Und ihn schmerzte jeder Muskel. Er schlug die Augen auf und blinzelte in grelles, weisses Licht.
„Er kommt zu sich“, hörte er eine Stimme aus weiter Ferne.
Es war die stimme vom Charley. Er und Mikey hatten am Strand gestanden und den wilden Surfer beobachtet, als dieser auf einer gigantischen Welle dahin ritt. Nachdem dieser in der zusammenstürzenden Welle verschwunden war und kurz darauf ans Ufer gespült wurde, rannten sie auf den regungslosen Körper zu und erkannten in ihm Geoffrey.
„Was machst du denn für scheisse!“ hatte Mikey ausser sich geschrieen. Sie hatten sich schon gewundert, was für Verrückte bei diesem Sturm es gewagt hatten, da raus zu schwimmen. Und dann war es ausgerechnet Geoffrey. Einer aus ihrer Clique. Geoffrey, der Perfektionist. Aber irgendwie konnten sie sich schon ausmalen, was ihn dazu getrieben hatte. Er nahm sich die Trennung halt schon sehr zu herzen. Aber geplanter Wahnsinn oder doch nur eine Verkalkulation, zum Glück kam er mit einigen Prellungen und einer Gehirnerschütterung davon.
„Hast verdammtes Glück gehabt, Geoff“, sagte Mikey, als dieser nun endgültig die Augen aufschlug und sich im Zimmer eines Spitals bei Bewusstsein wieder fand. „Einen Anderen hätte es wohl zu Tode geschlagen.“
Geoffrey mochte nichts dazu sagen. Nachdem er ihre Augen vor seinem geistigen Auge sah und im Traum Gouders kräftige Arme gespürt hatte, wünschte er sich nur noch im Himmel zu sein.

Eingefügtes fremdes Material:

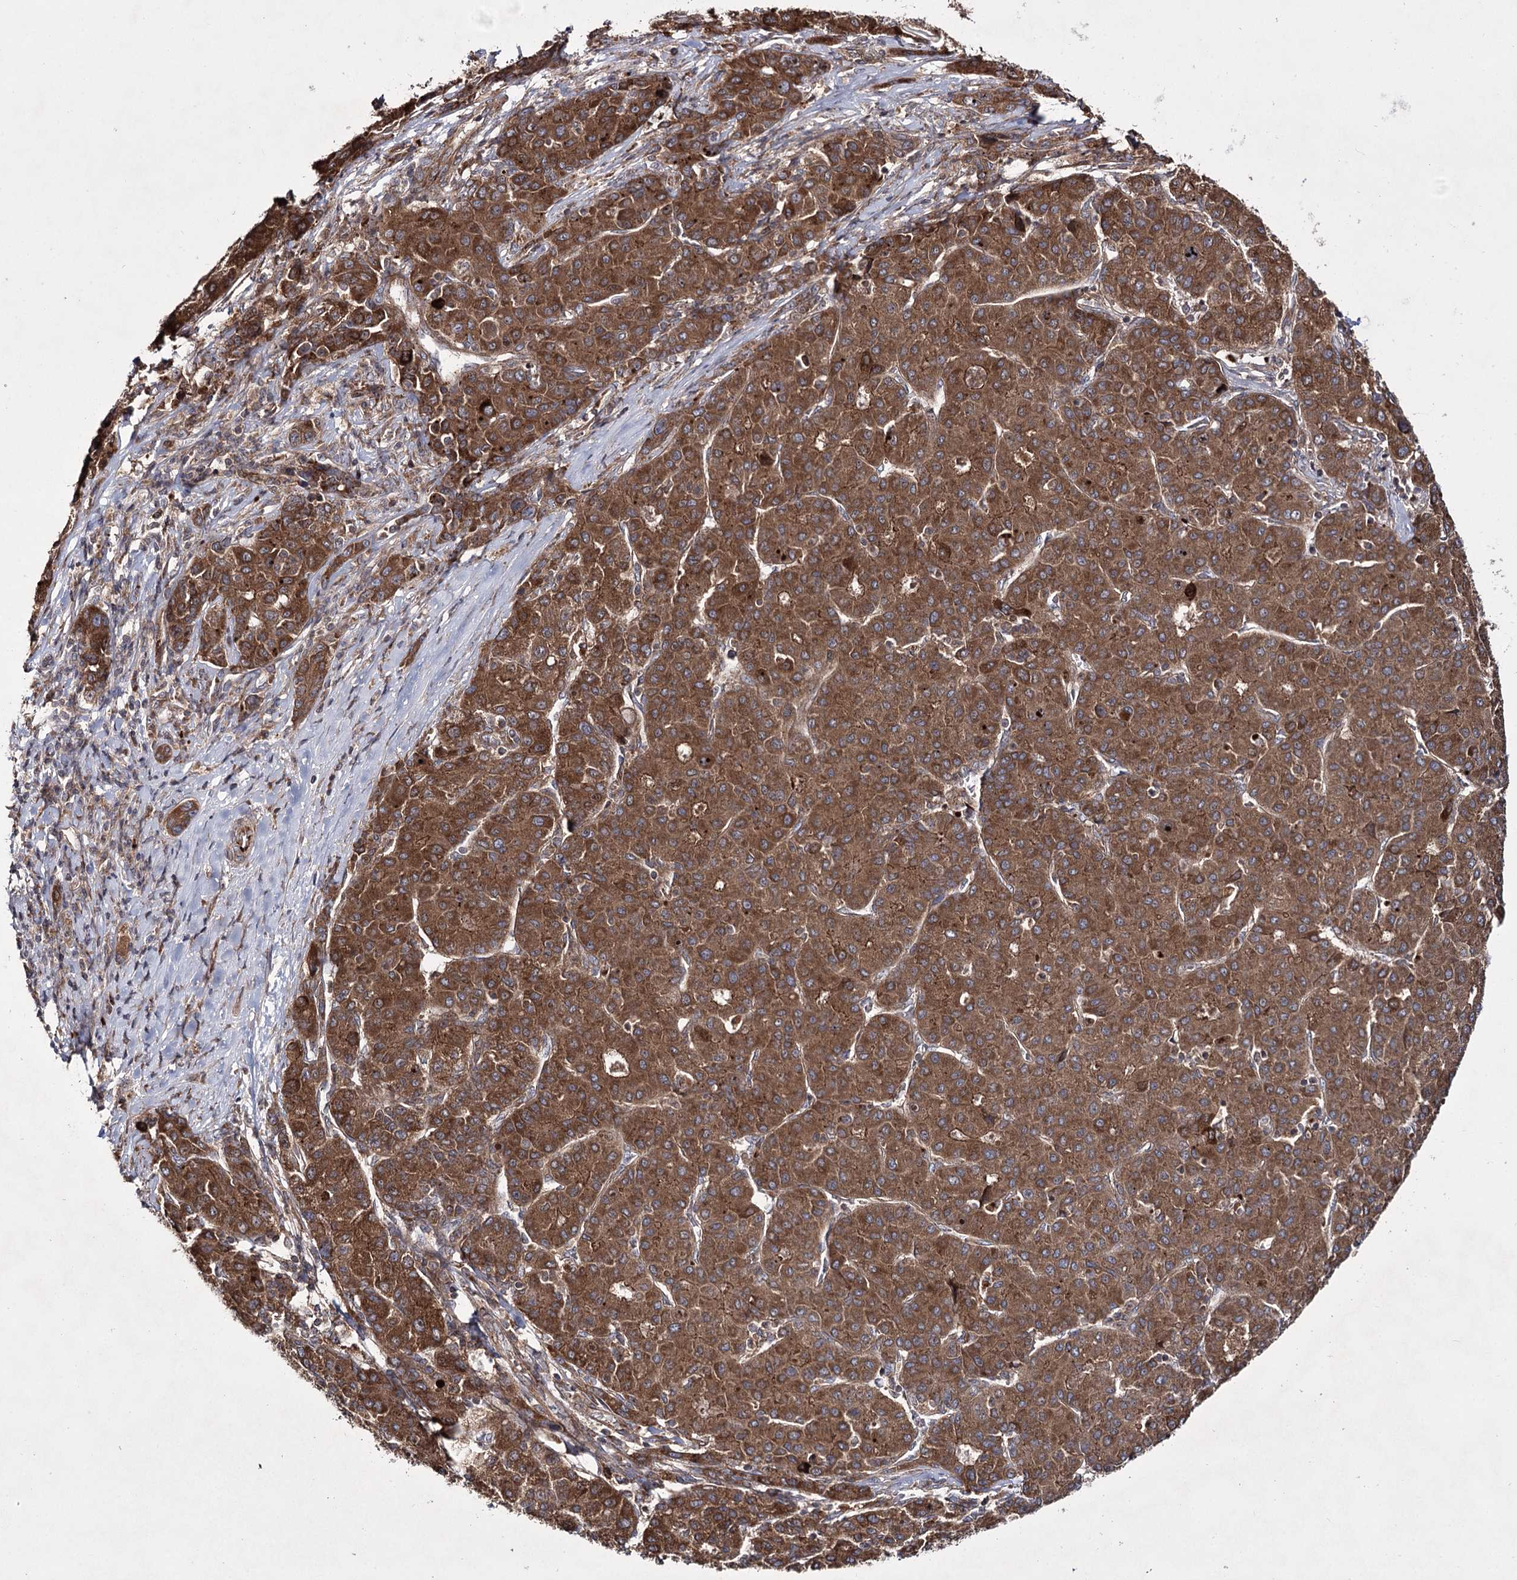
{"staining": {"intensity": "moderate", "quantity": ">75%", "location": "cytoplasmic/membranous"}, "tissue": "liver cancer", "cell_type": "Tumor cells", "image_type": "cancer", "snomed": [{"axis": "morphology", "description": "Carcinoma, Hepatocellular, NOS"}, {"axis": "topography", "description": "Liver"}], "caption": "IHC (DAB (3,3'-diaminobenzidine)) staining of human liver hepatocellular carcinoma displays moderate cytoplasmic/membranous protein expression in approximately >75% of tumor cells.", "gene": "HECTD2", "patient": {"sex": "male", "age": 65}}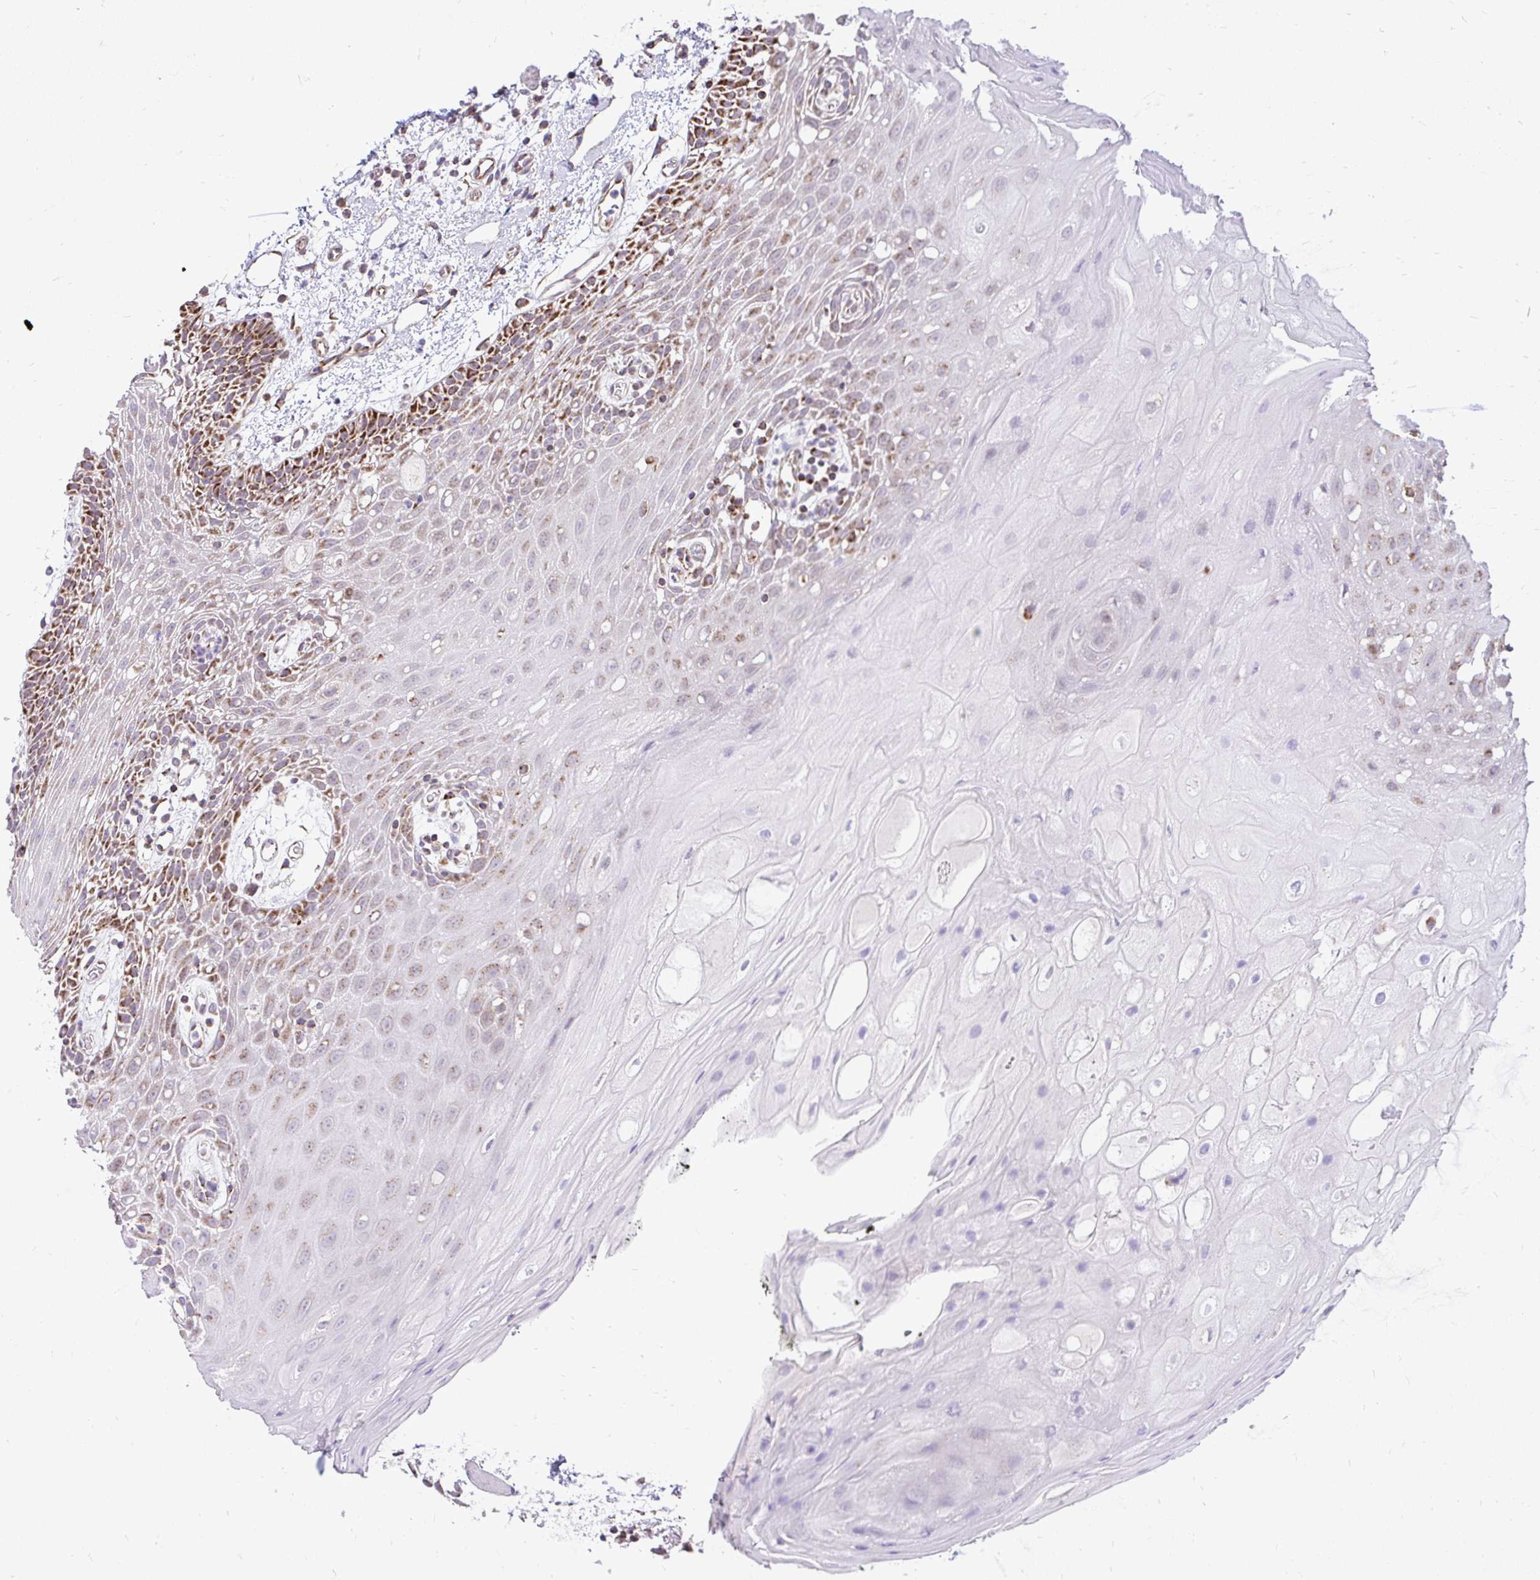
{"staining": {"intensity": "strong", "quantity": "<25%", "location": "cytoplasmic/membranous"}, "tissue": "oral mucosa", "cell_type": "Squamous epithelial cells", "image_type": "normal", "snomed": [{"axis": "morphology", "description": "Normal tissue, NOS"}, {"axis": "topography", "description": "Oral tissue"}], "caption": "High-magnification brightfield microscopy of unremarkable oral mucosa stained with DAB (brown) and counterstained with hematoxylin (blue). squamous epithelial cells exhibit strong cytoplasmic/membranous positivity is identified in approximately<25% of cells.", "gene": "PYCR2", "patient": {"sex": "female", "age": 59}}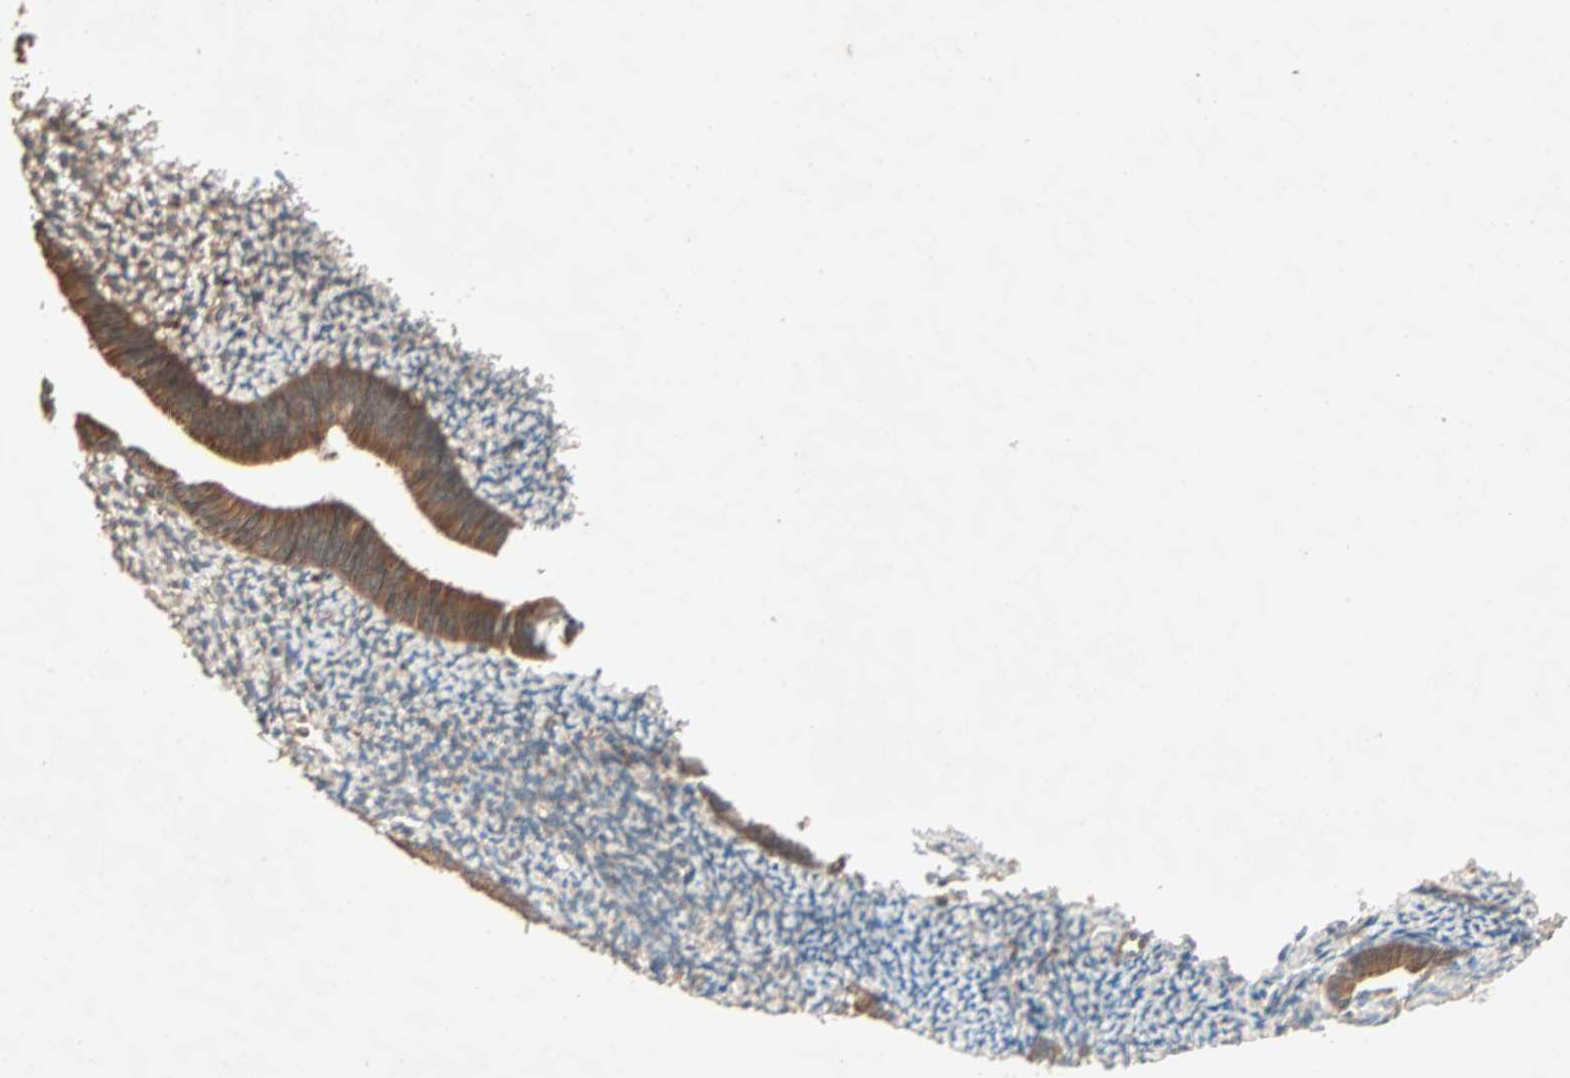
{"staining": {"intensity": "weak", "quantity": "<25%", "location": "cytoplasmic/membranous"}, "tissue": "endometrium", "cell_type": "Cells in endometrial stroma", "image_type": "normal", "snomed": [{"axis": "morphology", "description": "Normal tissue, NOS"}, {"axis": "topography", "description": "Smooth muscle"}, {"axis": "topography", "description": "Endometrium"}], "caption": "This is an immunohistochemistry micrograph of unremarkable endometrium. There is no expression in cells in endometrial stroma.", "gene": "SDSL", "patient": {"sex": "female", "age": 57}}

18. Dezember, seit fast 9 Monaten in der krisengeschüttelten Region.

Während Geoffrey in Neuseeland immer noch litt, war im Irak die Hölle los. Die meisten Hilfsgüter wurden per Konvoi von Riad oder Amman in den Irak gebracht. Dank der tatkräftigen Hilfe des IKRK funktionierten die Spitäler zusehends. Mittlerweile waren Martina und Andrui im schiitischen Süden in einem Spital beschäftigt, um die einheimischen Ärzte, Krankenschwestern und Pflegern zu unterstützen. Obwohl die Wasserversorgung so gut wie wieder hergestellt war, gab es immer noch viele Menschen, die sich in ihrer Not mit verseuchtem Wasser ernähren mussten. Und wenn sie es rechtzeitig schafften, wurden sie dann kostenlos in den neu aufgebauten Spitälern wieder gesund gepflegt. Natürlich gab es auch immer noch Kriegsopfer, oder vielmehr Nachkriegsopfer. Menschen, die von Heckenschützen oder unerwarteten Raketenangriffen verletzt wurden. Leider machten unbekannte Extremisten auch nicht vor dem gut sichtbar markierten IKRK halt. Das erschwerte die Arbeit der einzigen unabhängigen Non Government -Organisation im Irak ungemein.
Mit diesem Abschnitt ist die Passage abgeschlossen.